List of n_dim-dimensional data points. Each row corresponds to a single data point.

Returns :

logprob : array_like, shape (n,)

Log probabilities of each data point in obs

posteriors: array_like, shape (n, n_states) :

Posterior probabilities of each mixture component for each observation

fit(X, n_iter=10, min_covar=0.001, thresh=0.01, params='wmc', init_params='wmc', **kwargs)

Estimate model parameters with the expectation-maximization algorithm.

A initialization step is performed before entering the em algorithm. If you want to avoid this step, set the keyword argument init_params to the empty string ‘’. Likewise, if you would like just to do an initialization, call this method with n_iter=0.

Parameters :

X : array_like, shape (n, n_dim)

List of n_dim-dimensional data points. Each row corresponds to a single data point.

n_iter : int, optional

Number of EM iterations to perform.

min_covar : float, optional

Floor on the diagonal of the covariance matrix to prevent overfitting. Defaults to 1e-3.

thresh : float, optional

Convergence threshold.

params : string, optional

Controls which parameters are updated in the training process.
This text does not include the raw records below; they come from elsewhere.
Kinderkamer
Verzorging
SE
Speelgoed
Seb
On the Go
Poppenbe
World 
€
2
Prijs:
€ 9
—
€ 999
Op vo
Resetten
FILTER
Can contain any combination of ‘w’ for weights, ‘m’ for means, and ‘c’ for covars. Defaults to ‘wmc’.

init_params : string, optional

Controls which parameters are updated in the initialization process. Can contain any combination of ‘w’ for weights, ‘m’ for means, and ‘c’ for covars. Defaults to ‘wmc’.

kwargs : keyword, optional

Keyword arguments passed to scipy.cluster.vq.kmeans2

means

Mean parameters for each mixture component.

n_states

Number of mixture components in the model.

predict(X)

Predict label for data.

Parameters :X : array-like, shape = [n_samples, n_features]
Returns :C : array, shape = [n_samples]
rvs(n=1)

Generate random samples from the model.

Parameters :

n : int

Number of samples to generate.

Returns :

obs : array_like, shape (n, n_dim)

List of samples

score(obs)

Compute the log probability under the model.

Parameters :

obs : array_like, shape (n, n_dim)

List of n_dim-dimensional data points. Each row corresponds to a single data point.

Returns :

logprob : array_like, shape (n,)

Log probabilities of each data point in obs

weights

Mixing weights for each mixture component.

Examples

See Gaussian Mixture Model Ellipsoids for an example on plotting the confidence ellipsoids.

See Density Estimation for a mixture of Gaussians for an example on plotting the density estimation.